Pada saat itu, banyak orang Afghanistan berasumsi para tokoh ini akan dimasukkan dalam pemerintahan inklusif. Namun, seorang mantan diplomat mengatakan, faksi garis keras telah mengatakan sejak awal bahwa siapa pun yang menghabiskan "bahkan sehari" di pemerintahan sebelumnya tidak akan diberikan kursi di pemerintahan baru yang dijalankan Taliban.

Artinya, hanya jajaran Taliban yang dipilih untuk menduduki jabatan di berbagai kementerian dan direktorat.

Bagi dunia luar, pemerintah saat ini, yang disebut Taliban sebagai "sementara", sama sekali tidak inklusif. Namun, bagi orang-orang yang akrab dengan masalah ini, bahkan dengan semua mullah dan cendekiawan lain yang ditunjuk sebagai pejabat menteri dan direktur, struktur saat ini sebenarnya sangat akomodatif terhadap berbagai faksi di dalam Taliban. Dalam penampilannya di televisi, Mobeen juga mengatakan pemerintahan saat ini sangat inklusif.

“Ini memang yang terbaik. Pemerintah tidak akan menjadi lebih inklusif,” kata wartawan tersebut terkait kurangnya keragaman etnis atau keterlibatan tokoh demokrat atau teknokrat dalam pemerintahan.

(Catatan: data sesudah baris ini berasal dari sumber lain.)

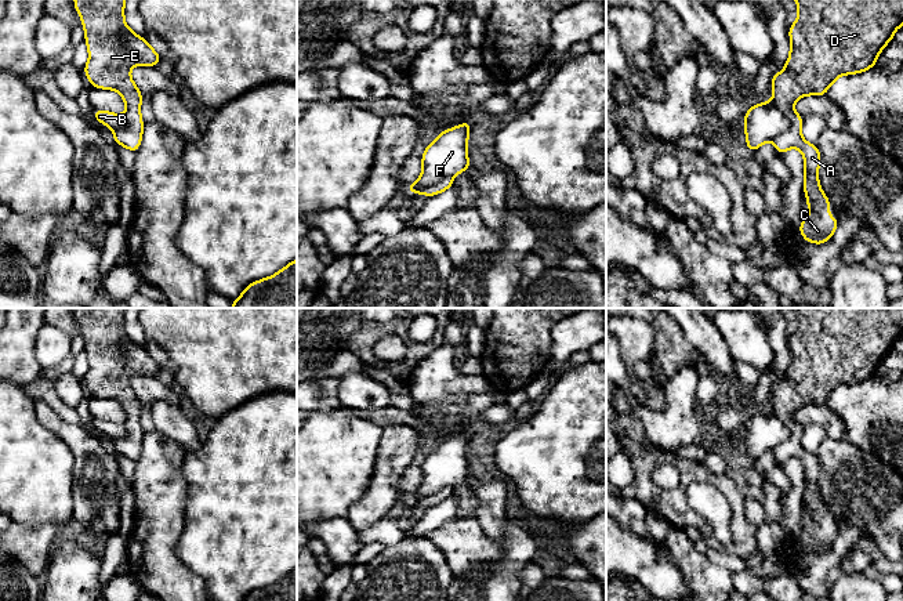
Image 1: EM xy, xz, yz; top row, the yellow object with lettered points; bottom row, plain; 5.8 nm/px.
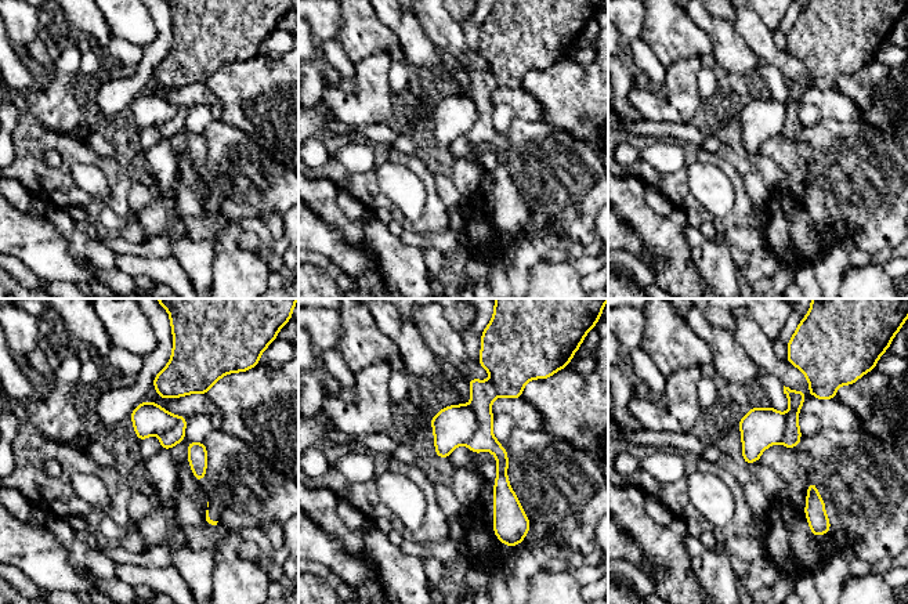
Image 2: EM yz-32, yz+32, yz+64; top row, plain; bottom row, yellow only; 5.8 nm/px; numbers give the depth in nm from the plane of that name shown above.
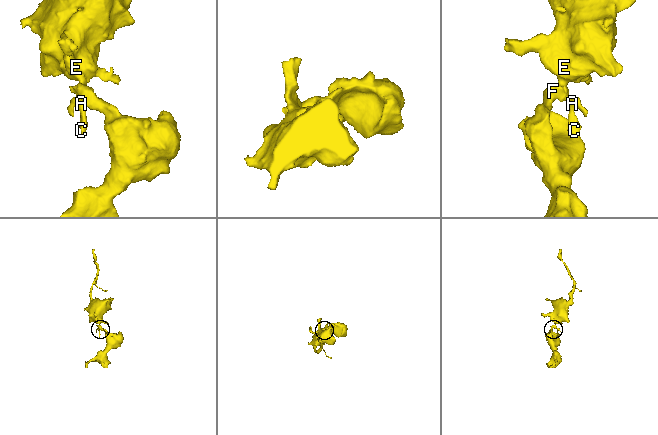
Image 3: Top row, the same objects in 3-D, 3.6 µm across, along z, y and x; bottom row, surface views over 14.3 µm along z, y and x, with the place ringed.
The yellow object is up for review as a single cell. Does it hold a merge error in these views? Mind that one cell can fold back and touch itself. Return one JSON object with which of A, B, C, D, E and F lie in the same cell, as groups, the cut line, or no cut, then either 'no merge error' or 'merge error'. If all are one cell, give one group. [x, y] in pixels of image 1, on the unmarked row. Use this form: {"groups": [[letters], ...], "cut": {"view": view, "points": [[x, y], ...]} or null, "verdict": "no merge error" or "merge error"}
{"groups": [["A", "C", "D", "E"], ["B", "F"]], "cut": {"view": "yz", "points": [[772, 409], [789, 431], [789, 435], [775, 451]]}, "verdict": "merge error"}

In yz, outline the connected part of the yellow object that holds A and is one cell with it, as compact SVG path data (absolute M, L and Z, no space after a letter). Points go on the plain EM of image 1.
M793 308L798 314L797 330L790 336L790 366L784 380L772 387L772 410L790 431L788 438L775 449L779 463L797 457L804 464L804 502L809 525L799 536L805 551L826 553L834 544L838 531L828 522L830 510L819 493L820 461L801 443L802 426L794 420L794 413L805 405L826 405L827 398L844 384L862 383L875 376L884 356L903 336L903 308Z

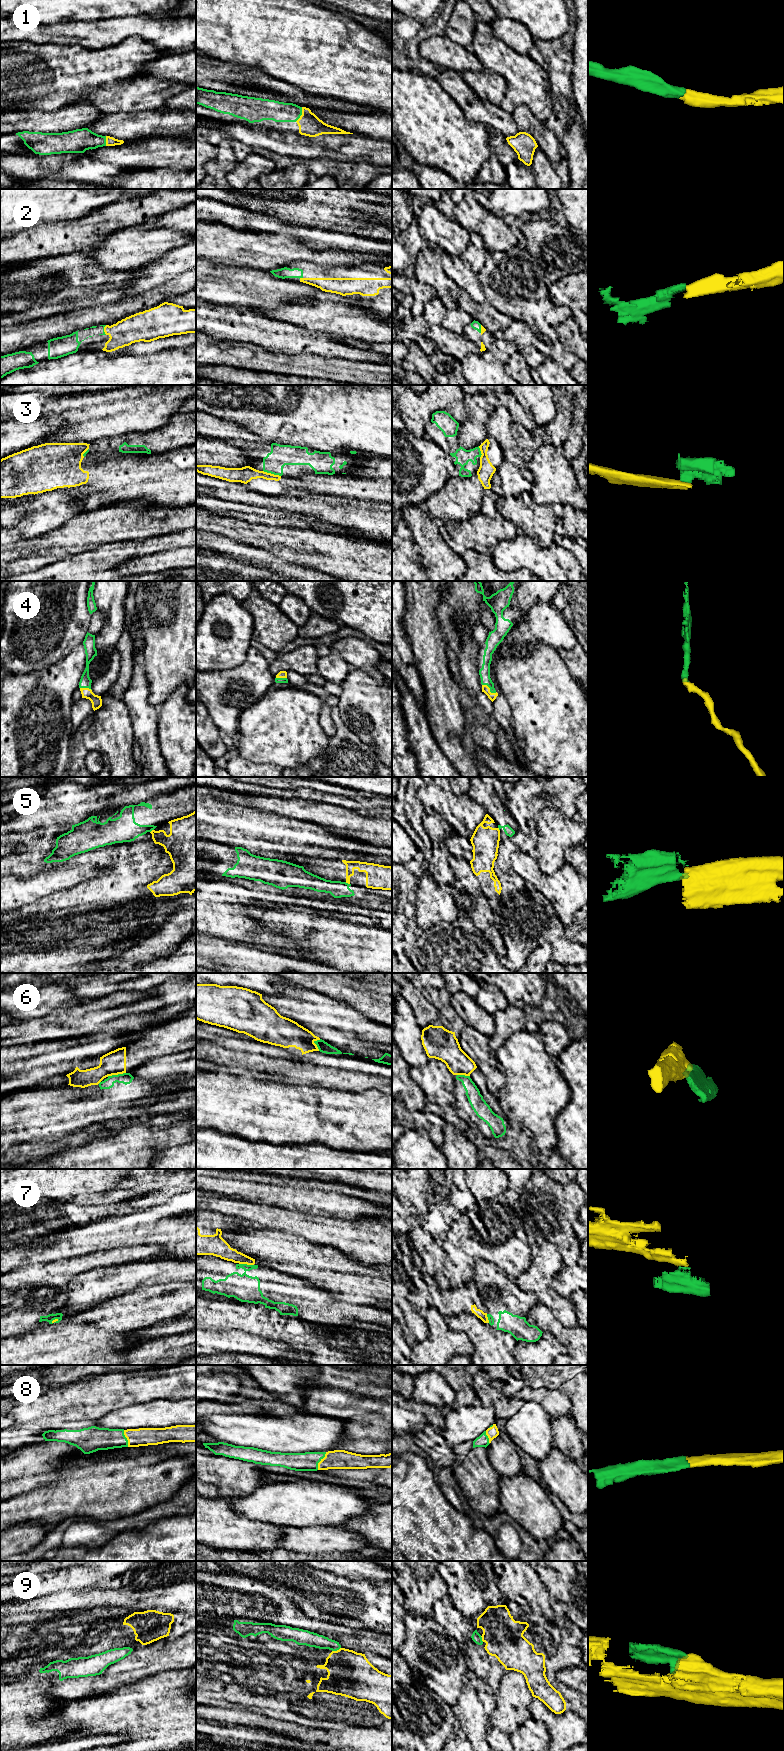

Pejabat yang dipilih termasuk tokoh-tokoh dari Panjshir dan Baghlan. Panjshir adalah rumah bagi Front Perlawanan Nasional (NRF), yang meluncurkan satu-satunya upaya skala besar untuk mencoba dan mencegah Taliban mengambil alih Afghanistan. Baghlan juga menjadi kantong perlawanan anti-Taliban di beberapa distrik selama sebulan terakhir.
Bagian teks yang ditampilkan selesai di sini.